Rate Limiting¶

DeepFabric includes intelligent retry handling for API rate limits across all LLM providers.

Overview¶

The system provides:

Provider-aware defaults for OpenAI, Anthropic, Gemini, Ollama, OpenRouter
Exponential backoff with jitter to prevent thundering herd
Retry-after header support when providers specify wait times
Fail-fast detection for non-retryable errors (e.g., daily quota exhaustion)

Provider Defaults¶

Each provider has optimized defaults:

Provider	Max Retries	Base Delay	Max Delay
OpenAI	5	1.0s	60s
Anthropic	5	1.0s	60s
Gemini	5	2.0s	120s
Ollama	2	0.5s	5s
OpenRouter	5	1.0s	60s

Configuration¶

Using Defaults¶

Omit rate limiting config to use provider defaults:

data_engine:
  provider: "gemini"
  model: "gemini-2.0-flash-exp"
  # Rate limiting uses defaults automatically

Custom Configuration¶

data_engine:
  provider: "gemini"
  model: "gemini-2.0-flash-exp"

  rate_limit:
    max_retries: 7
    base_delay: 3.0
    max_delay: 180.0
    backoff_strategy: "exponential_jitter"
    exponential_base: 2.0
    jitter: true
    respect_retry_after: true

Options Reference¶

Option	Type	Default	Description
`max_retries`	int	5	Maximum retry attempts (0-20)
`base_delay`	float	1.0	Initial delay in seconds (0.1-60)
`max_delay`	float	60.0	Maximum delay cap in seconds (1-300)
`backoff_strategy`	string	exponential_jitter	See strategies below
`exponential_base`	float	2.0	Multiplier for exponential backoff (1.1-10)
`jitter`	bool	true	Add randomization to prevent synchronized retries
`respect_retry_after`	bool	true	Honor server-specified wait times

Backoff Strategies¶

exponential_jitter (recommended): delay = base * (exp_base ^ attempt) ± 25%
exponential: delay = base * (exp_base ^ attempt)
linear: delay = base * attempt
constant: Always use base_delay

Provider-Specific Behavior¶

OpenAI¶

Monitors x-ratelimit-* headers and respects retry-after:

rate_limit:
  max_retries: 5
  respect_retry_after: true

Anthropic¶

Uses token bucket algorithm with RPM/ITPM/OTPM limits:

rate_limit:
  max_retries: 5
  base_delay: 1.0

Gemini¶

No retry-after header.

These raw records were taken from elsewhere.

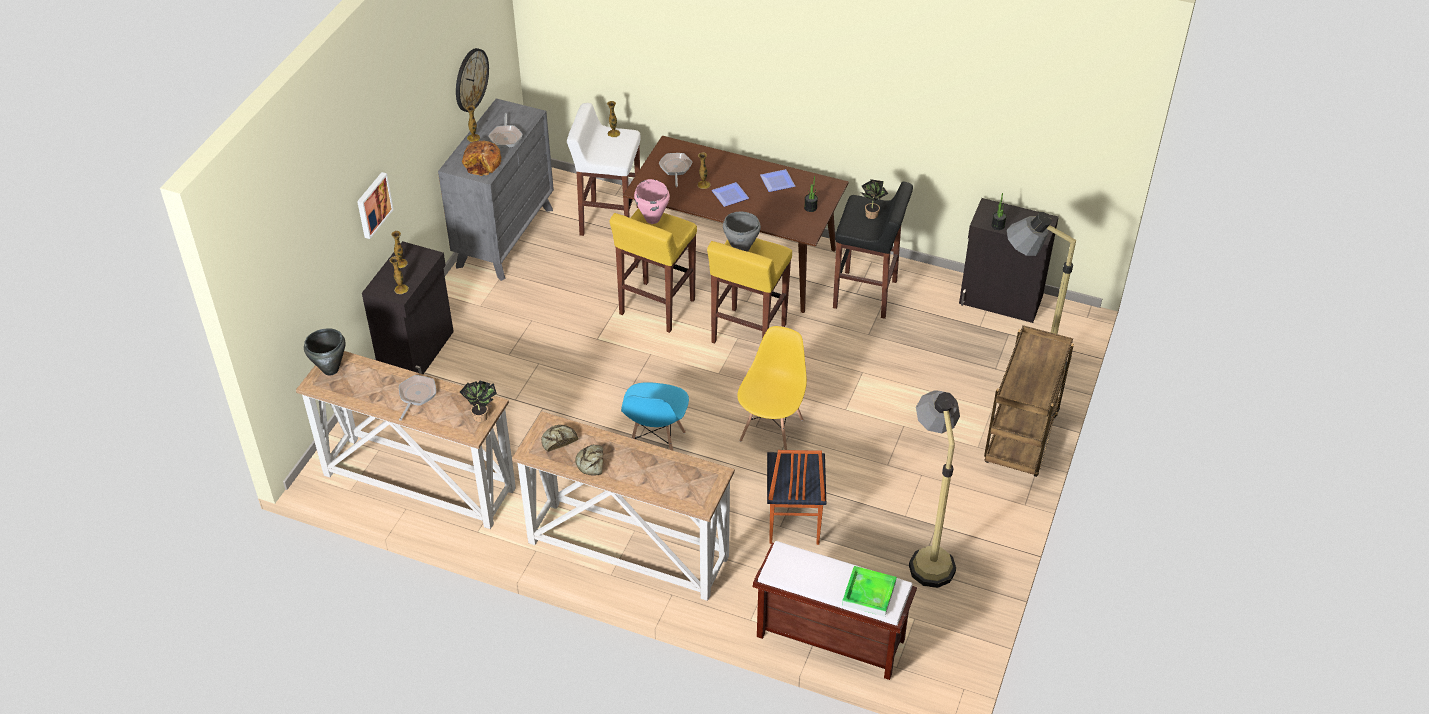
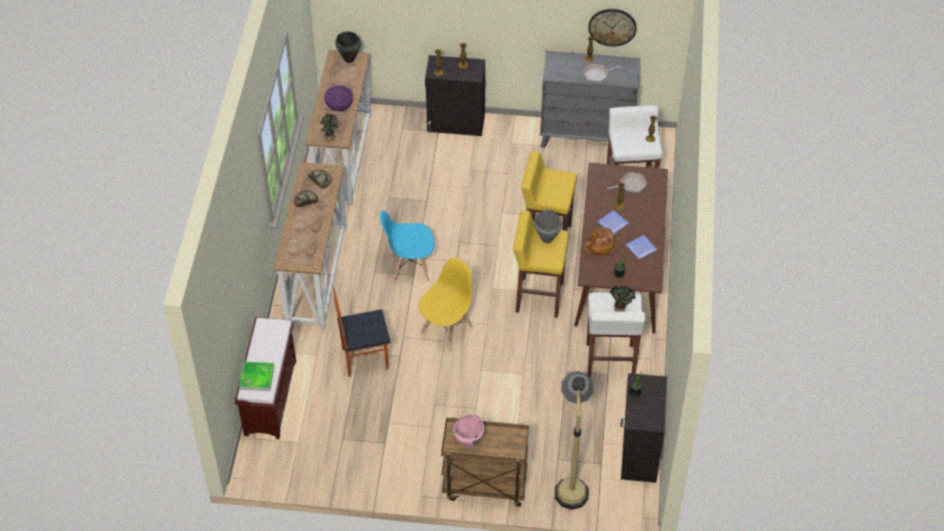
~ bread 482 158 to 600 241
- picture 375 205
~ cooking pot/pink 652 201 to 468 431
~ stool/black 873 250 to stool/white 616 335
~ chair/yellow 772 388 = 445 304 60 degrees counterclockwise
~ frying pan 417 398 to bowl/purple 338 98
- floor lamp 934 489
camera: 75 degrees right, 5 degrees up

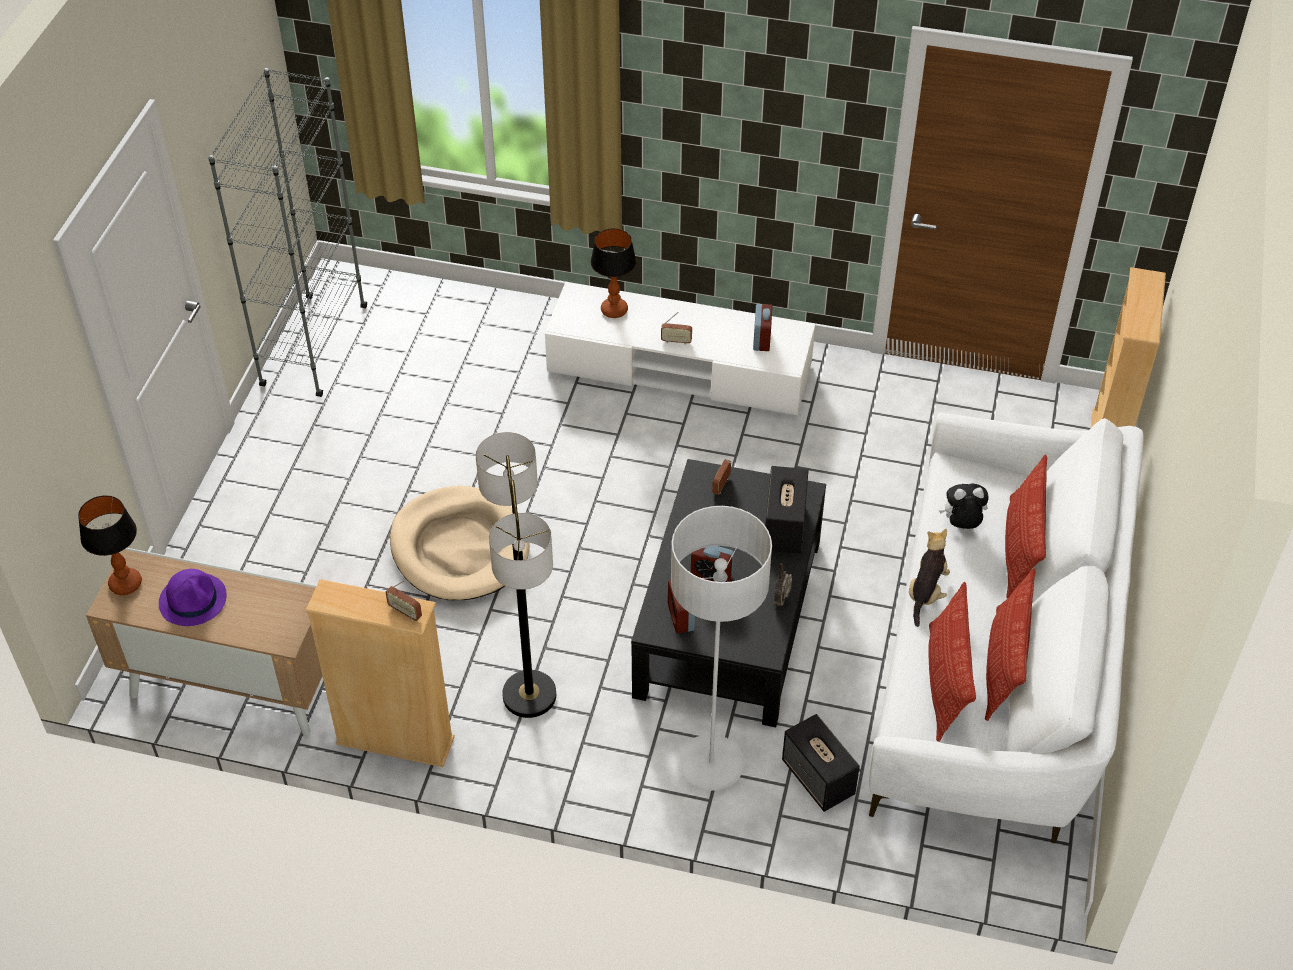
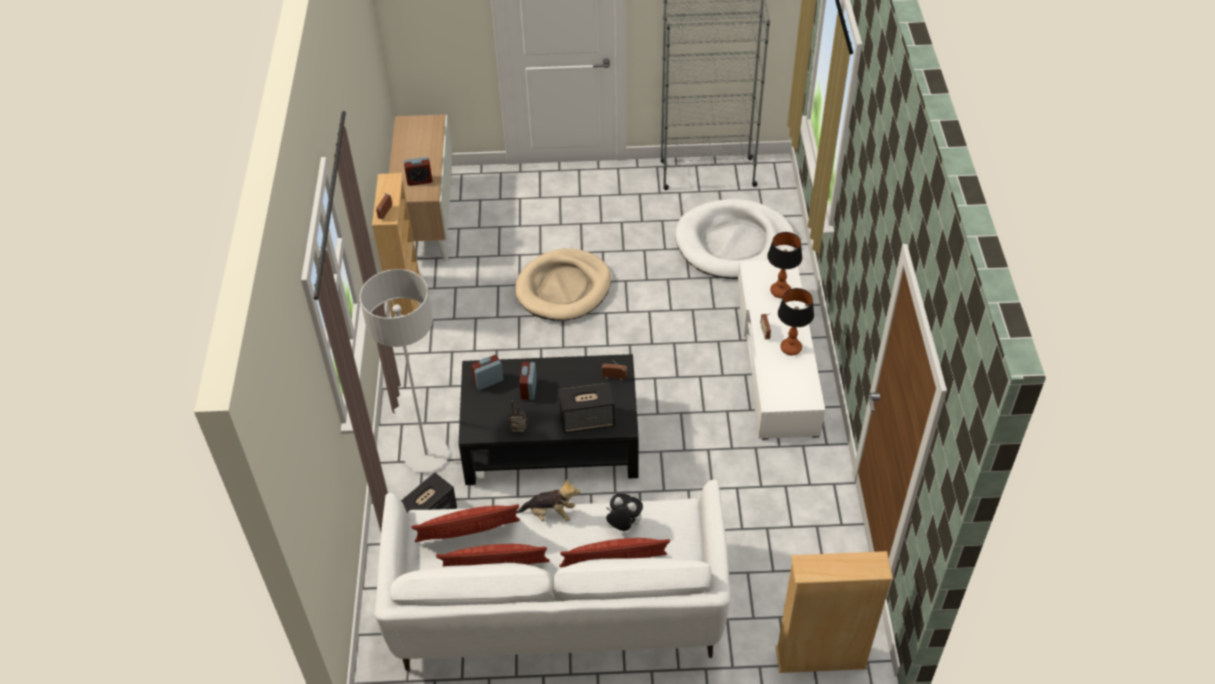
~ alarm clock 762 327 to 418 171
- floor lamp 516 575
~ plush toy 964 506 = 624 512 45 degrees counterclockwise
~ table lamp 110 545 to 796 321
- hat/purple 192 597
+ dog bed/white 735 239
camera: 75 degrees right, 0 degrees up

Detects daily quota exhaustion and fails fast:

rate_limit:
  max_retries: 5
  base_delay: 2.0      # Higher default
  max_delay: 120.0     # Longer for daily quota

Daily Quota: When Gemini's RPD (requests per day) limit is hit, the system fails fast rather than retrying since quota resets at midnight Pacific time.

Ollama¶

Minimal retries for local deployment:

rate_limit:
  max_retries: 2
  base_delay: 0.5
  max_delay: 5.0

Python API¶

from deepfabric import DataSetGenerator

generator = DataSetGenerator(
    generation_system_prompt="You are a helpful assistant.",
    provider="gemini",
    model_name="gemini-2.0-flash-exp",
    rate_limit={
        "max_retries": 7,
        "base_delay": 3.0,
        "max_delay": 180.0,
        "backoff_strategy": "exponential_jitter",
    }
)

Retry Behavior¶

Retries on: - 429 (rate limit) - 500, 502, 503, 504 (server errors) - Timeout, connection, network errors

Does NOT retry: - 4xx errors (except 429) - Authentication failures - Daily quota exhaustion (Gemini)

Best Practices¶

High Volume (Paid Tier)¶

rate_limit:
  max_retries: 3
  base_delay: 0.5
  max_delay: 10.0

Free Tier (Aggressive Limits)¶

rate_limit:
  max_retries: 10
  base_delay: 5.0
  max_delay: 300.0

Combined with Batch Size¶

dataset:
  creation:
    batch_size: 2    # Smaller batches reduce rate limit pressure
    num_steps: 20

data_engine:
  rate_limit:
    max_retries: 5
    base_delay: 2.0

Troubleshooting¶

Still Hitting Rate Limits¶

Reduce batch_size in dataset creation
Increase base_delay
Check your provider tier/quota

Daily Quota Exhausted (Gemini)¶

The system detects this and fails immediately:

ERROR - Failing fast for gemini: 429 RESOURCE_EXHAUSTED (daily_quota_exhausted=True)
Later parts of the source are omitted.